Shirley Wright is a bit of a rarity.

It’s not just that Shirley recently celebrated her 90th birthday, it’s that she has lived every one of those years right here in Smithers.

She has gotten away from Smithers from time to time. In fact, she has seen most of North America during her 90 years.

She wasn’t overly impressed with Washington, D.C. and Florida was too hot, but she absolutely loved the Maritimes, particularly Newfoundland and Labrador.

She and her husband John also did a lot of camping with their kids in B.C., Alberta and, primarily, Saskatchewan where John’s family lives.

Nevertheless, Smithers always remained home.

“Well, I’ve never found a place better,” she declared.

Travel for Shirley started when she was just a child visiting her maternal grandparents in the Lower Mainland on her dad’s CN employee train pass.

“It was a real treat,” she recalled. “My granddad used to take me and we’d walk down to Kingsway in Burnaby. And he’d buy me an ice cream cone for five cents. I thought, ‘oh boy,’ I thought I had really hit the jackpot.”

Shirley Wright was born Shirley Robinson on January 15, 1932, the first of five children and the last to be born at the old Bulkley Valley District Hospital across from the Old Church. The new hospital on 8th Avenue opened in 1934.

Smithers was, of course, a very different town in those days. It was primarily a railroad town, a legacy that runs through Shirley’s family. Her grandfather, her father and her husband all worked for CN.

Shirley can remember the gravel roads, wooden sidewalks and sewage ditches that ran along the streets.

“One time my brother was riding his wagon, and he went in the ditch and there was sewage in there,” she said. “I remember my mother just undressing him on the back porch and hosing him off.”

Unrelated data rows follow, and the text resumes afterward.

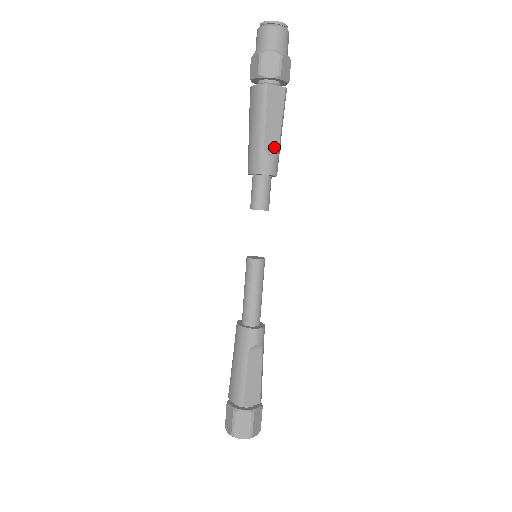
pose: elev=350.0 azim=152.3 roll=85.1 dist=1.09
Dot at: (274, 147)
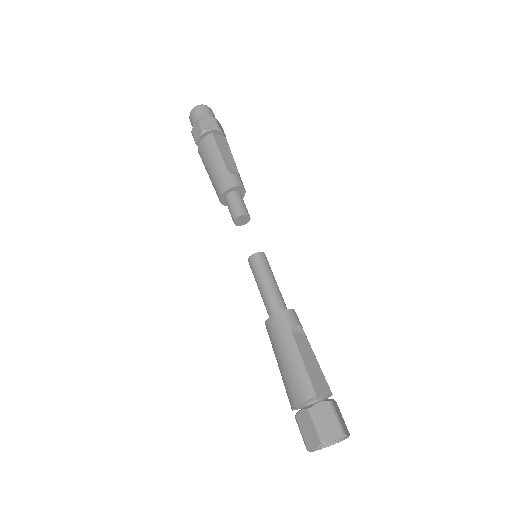
Dot at: (234, 171)
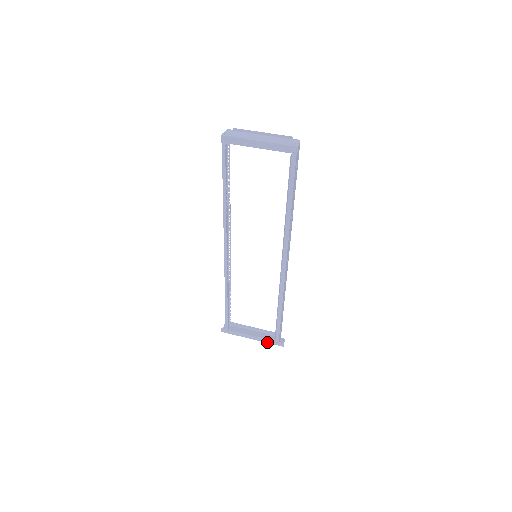
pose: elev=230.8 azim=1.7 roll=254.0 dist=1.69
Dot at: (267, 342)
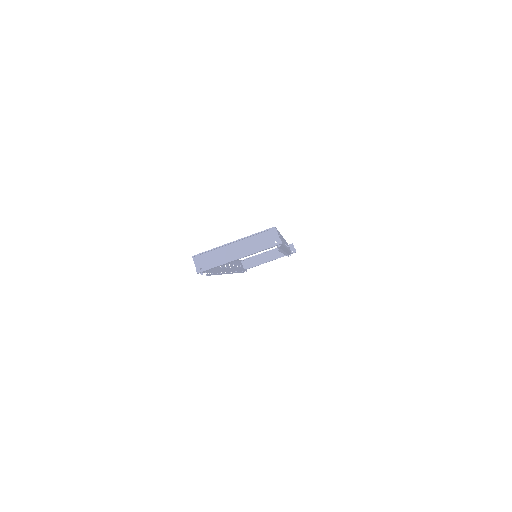
Dot at: occluded
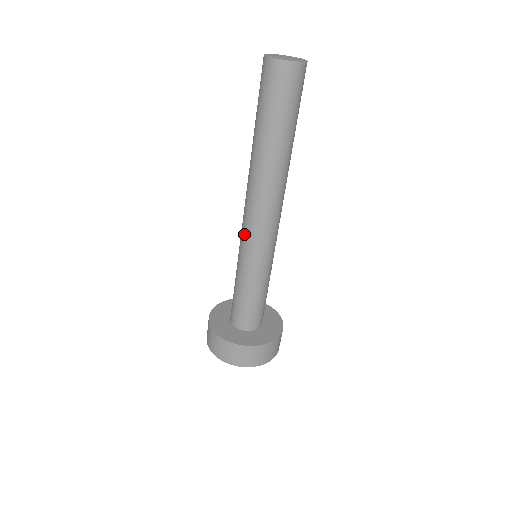
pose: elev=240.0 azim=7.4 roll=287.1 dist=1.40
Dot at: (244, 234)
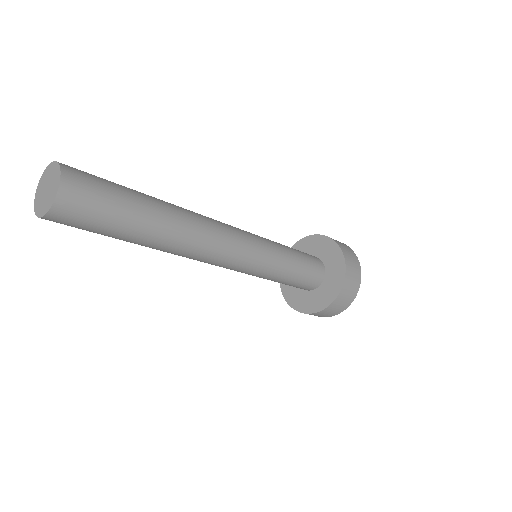
Dot at: occluded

It was a simple upbringing, she recalled. When they weren’t in school, the kids spent all of their time playing outside in the park where Muheim Memorial Elementary School now stands (the old school sat at the back of the lot).

After graduating from the high school, which was then where Coast Mountain College is now, Shirley went to work for the Royal Bank. It was through that job, she would meet John in 1951.

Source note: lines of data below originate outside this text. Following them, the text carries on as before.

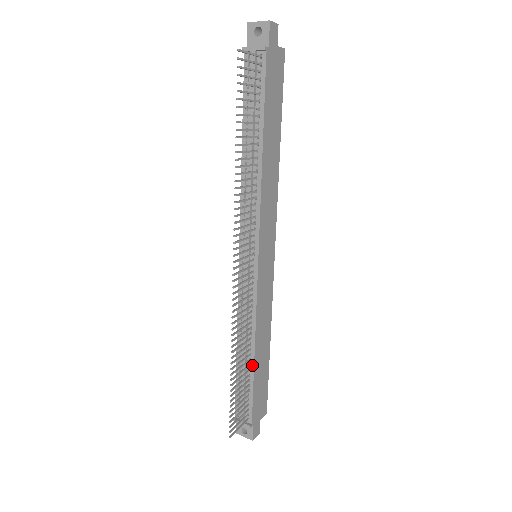
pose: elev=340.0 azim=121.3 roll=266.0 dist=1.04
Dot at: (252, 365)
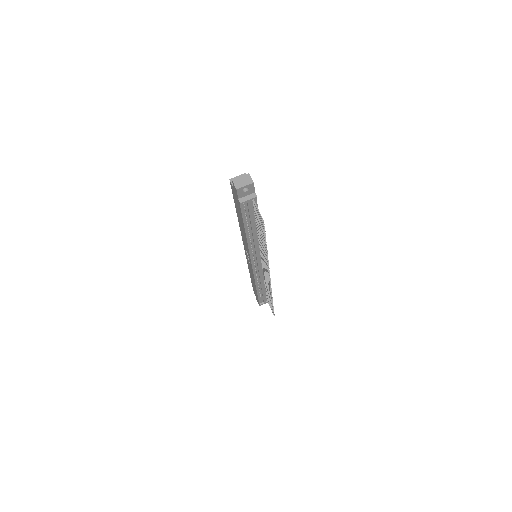
Dot at: occluded
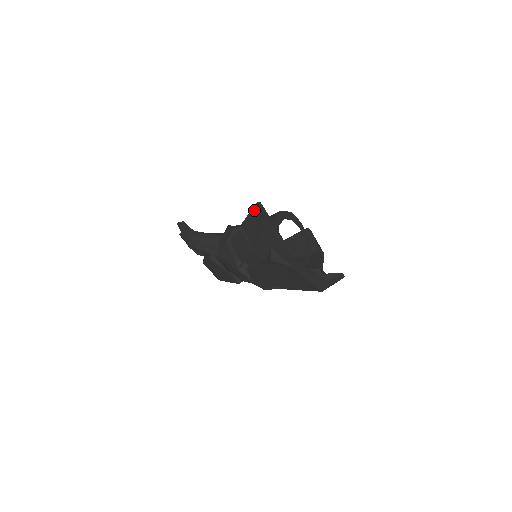
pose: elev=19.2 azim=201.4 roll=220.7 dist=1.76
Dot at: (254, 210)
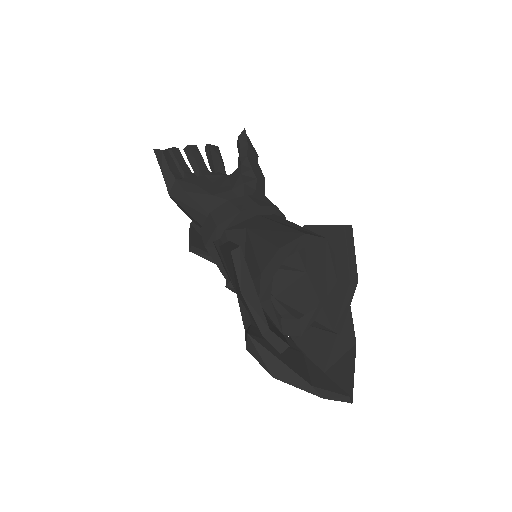
Dot at: (229, 255)
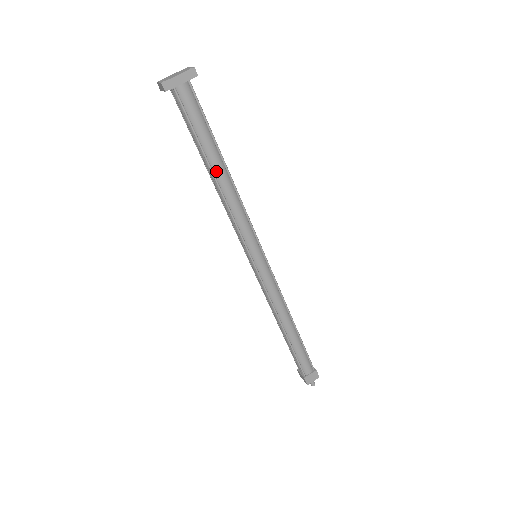
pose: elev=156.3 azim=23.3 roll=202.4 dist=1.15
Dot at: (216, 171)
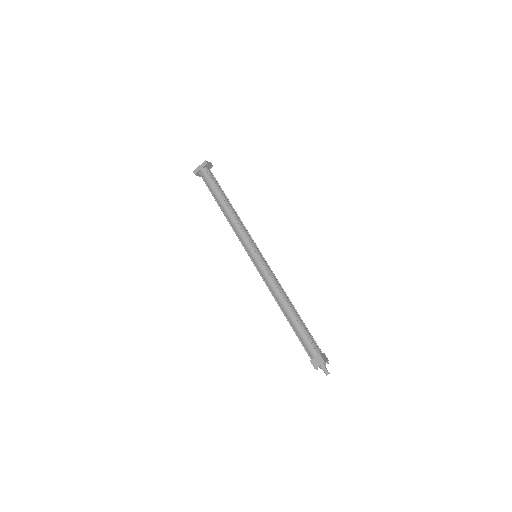
Dot at: (222, 206)
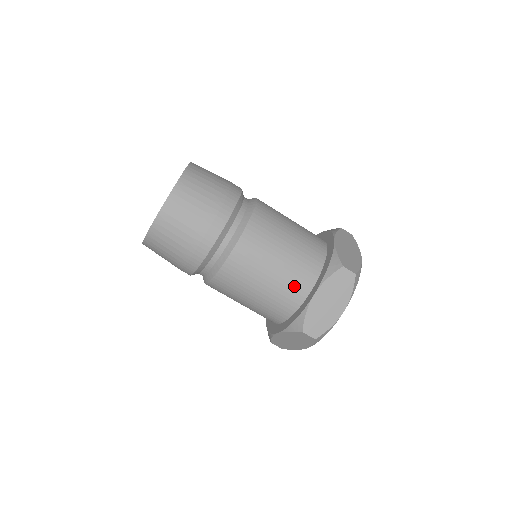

“I was working at the bank and one of the girls got married,” she said. “And she married a railroad fellow, so John was at the wedding because he knew him and that’s where we met.”

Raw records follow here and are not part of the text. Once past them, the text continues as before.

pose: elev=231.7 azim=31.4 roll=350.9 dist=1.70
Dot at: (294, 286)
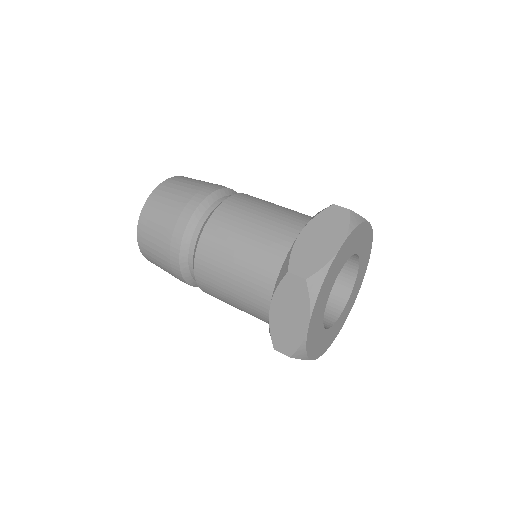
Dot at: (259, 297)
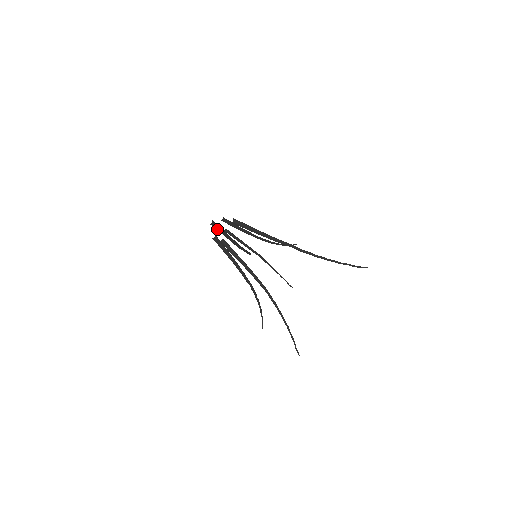
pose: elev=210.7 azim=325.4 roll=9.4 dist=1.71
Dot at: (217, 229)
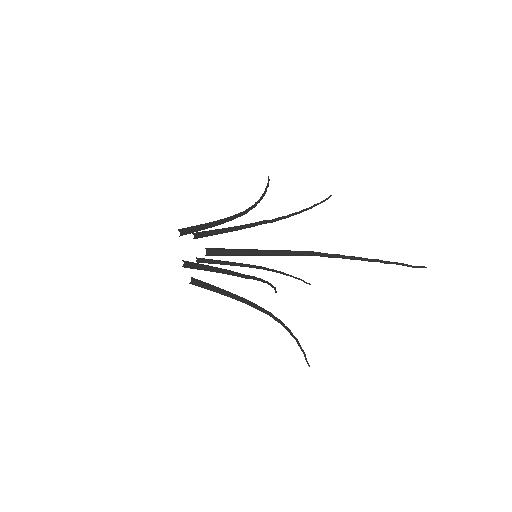
Dot at: (192, 232)
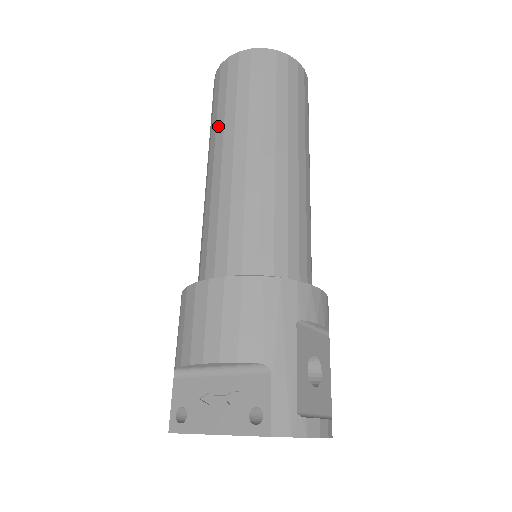
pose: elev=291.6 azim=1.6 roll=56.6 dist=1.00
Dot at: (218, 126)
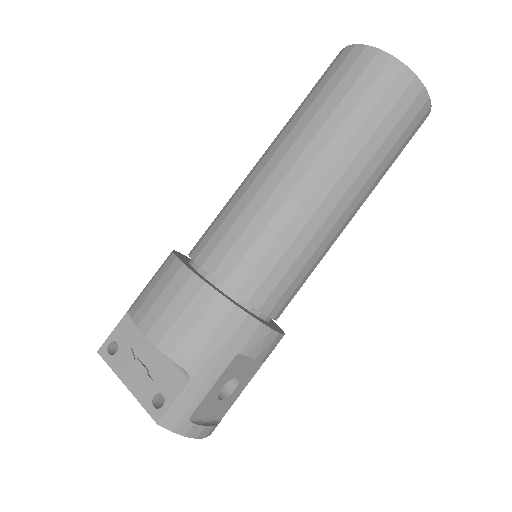
Dot at: (304, 117)
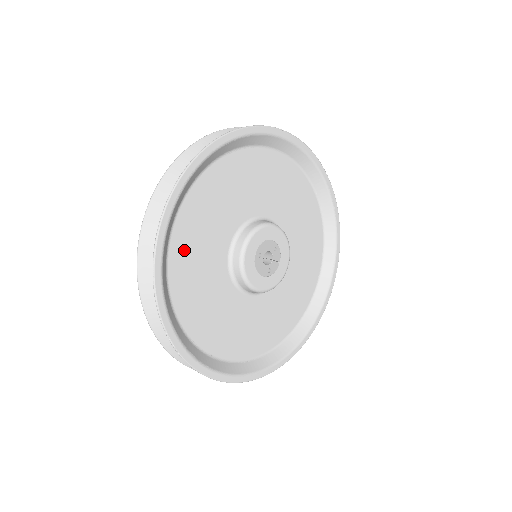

A two-year courtship ensued. In Smithers, in the early 1950s, that usually meant heading out to the public beach at Lake Kathlyn.

“There used to be a big hall and every Saturday night there was a dance and we went there,” she said. “Of course, he was a conductor, so he wasn’t always in town. And also, there were dances out at Glenwood Hall and we went to movies a lot. Even growing up as a teenager that’s what we did, go to the movies.”

All of these recollections she recounted from her condominium on Third Avenue, within a few hundred metres of where they all occurred.

“I always lived on Third Avenue here as a child,” she said. “About three different houses on this side and then on the other side of me, our house was right where Shoppers Drug Mart parking lots. And one of the houses that I lived in was right up here where the post office is.”

Since then, what has really struck Shirley about how Smithers has changed is simply the growth of the size of the town.

With a population of mostly British settlers and their Indigenous predecessors that hovered around the 700 mark throughout the depression until after the Second World War when the first wave of immigration from continental Europe hit, she has seen the number of residents increase eight-fold.

For her part, after she married, she and John added five girls to the population.

While their daughters were growing up, Shirley did the stay-at-home mom thing until the youngest, Tracy, was around Grade 4.

“Then I went to night school and took the (one) year accounting course,” she said. “Math was always my thing. I always liked dealing with figures.”

She wasn’t able to put it to use right away, but after a year answering phones at the radio station, she got a bookkeeper position at Smithers Home Support where she stayed for 13 years until retiring in 1993.

Unfortunately, that was also the year John died unexpectedly.

“He was only 68,” she said. “It was his heart, and then they found out he had lung cancer. You know, he was hardly ever sick, but then all of a sudden.”

John had taken early retirement 11 years earlier and they used the time to travel and see most of Canada and the United States.

“When you look back, it’s a good thing we did it then; it was a good thing he had early retirement.”

Throughout all of it, one thing was a constant, a love of sport.

Shirley was an avid curler for 50 years.

“I enjoyed it,” she said. “And then my husband had never curled when we got married. I got him curling. So, it was part of our social life.”

Her curling career was highlighted by a trip to Kelowna for the ladies provincial championships in 1974. Shirley’s team, which included Adeline Fraser, Jo Sargent and Margo Kempert, did not win that bonspiel, but it was a proud moment nonetheless.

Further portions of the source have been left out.